A vague nod to the real reason BL has been created!
The Sunday Herald Sun has decided not to publish the address of the page.
And why not? I'm not sure on this one. All i know is shit would have hit the fan if they had have!
Drug-Arm Victoria spokesman Graeme Rule likened the information on the site to pedophiles promoting their activities on the Internet.
"No-one has a right to promote pedophilia or bashing little old ladies, and people shouldn't be able to provide information on how to use drugs," he said.
I think tarsarlan summed this up best by saying, "The statement made by Graeme Rule is baseless sensationalism..."
Dr Libby Topp, a National Drug and Alcohol Research Centre spokeswoman, said drug users could not rely on the site to give accurate information.
"There is no quality control on the Internet and just because someone says a drug is safe you can't assume that it will be totally safe for you," she said.
I have yet to see someone on BL proclaim that a drug is totally safe for everyone who uses it. People love using extremes to illustrate a point. It manipulates the reader into thinking in black and white... Yes, there is a grey area of risk in drug use. There has awlays been a focus on the variation between experiences on this board. Within reading the first couple of trip reports you will understand that the same drug may effect you differently to the next person.
Bill Stronach, chief executive of the Australian Drug Foundation, said information about drugs should be freely available on the Internet.
waiting for the "...but".
But he said the information needed to come from credible sources such as the Australian Drug Information Network.

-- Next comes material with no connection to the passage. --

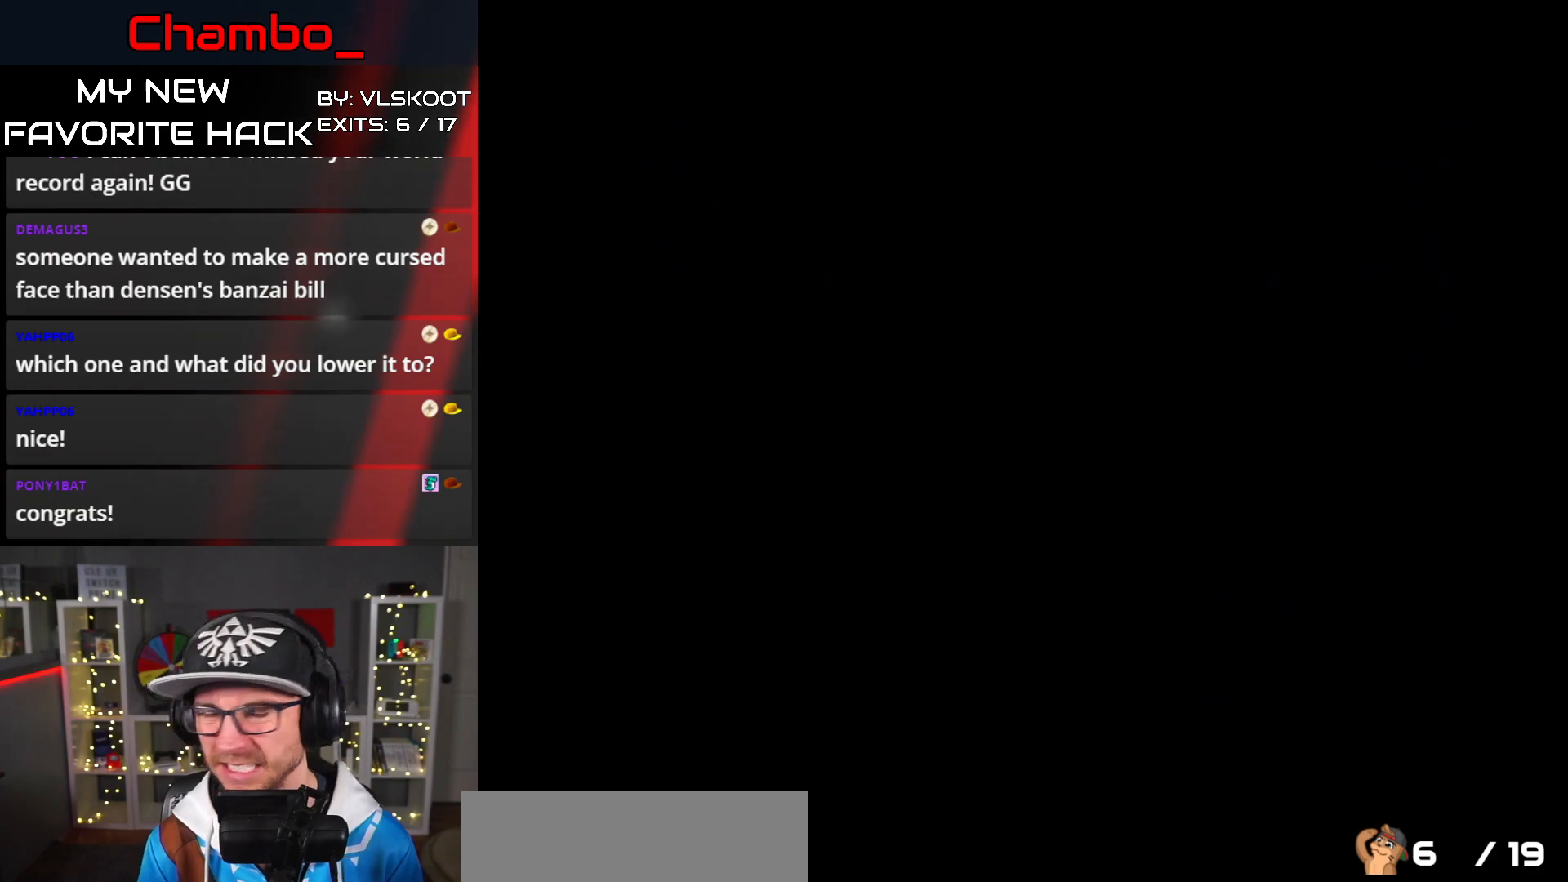
{"dt_ms": 500, "buttons": ["X"], "events": [[300, "X", "down"]]}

But a forum holds so much more value than a bias network! Not only is BL bigger than any drug information site around, it is a product of thousands of indepentant minds, instead of a few "credible" sources.

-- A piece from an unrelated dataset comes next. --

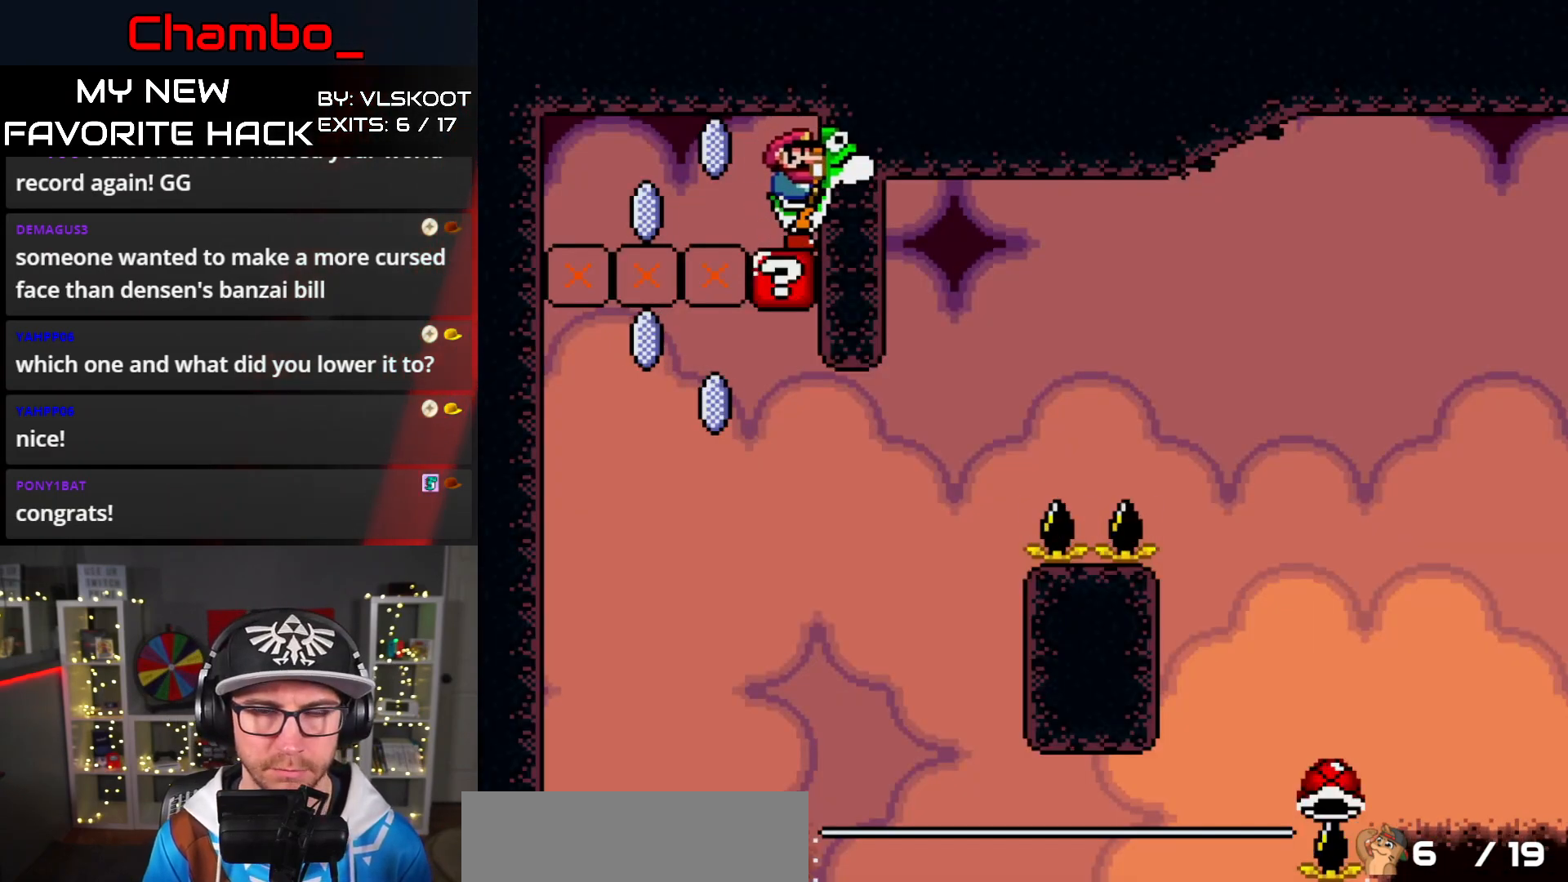
{"dt_ms": 500, "buttons": ["X"], "events": [[300, "A", "down"], [417, "A", "up"]]}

Ilsa Colson, a spokes woman for Health Minister John Thwaites, said the State Government opposed anything that promoted drug use, but that censorship of the Internet was a matter for the Federal Government.
Federal Communications Minister Richard Alston spokesman Sasha Glebe said people could lodge complaints about the site with the Australian Broadcasting Authority.
Mr Glebe said the Office of Film and Literature Classification had the power to review complaints about websites and issue "take-down" notices to Internet service providers.
He said the laws generally related to sites promoting "illegal and highly offensive material", including pedophilia and instructions on how to make bombs.
ie: All those words just to say the ABA and the OFLC cant touch this site...
Ok, thats it for me... I was basically trying to look at the thing without a knee-jerk reaction. It's not TOO bad an article (accept for the last few paragraphs!). Tell me what you think.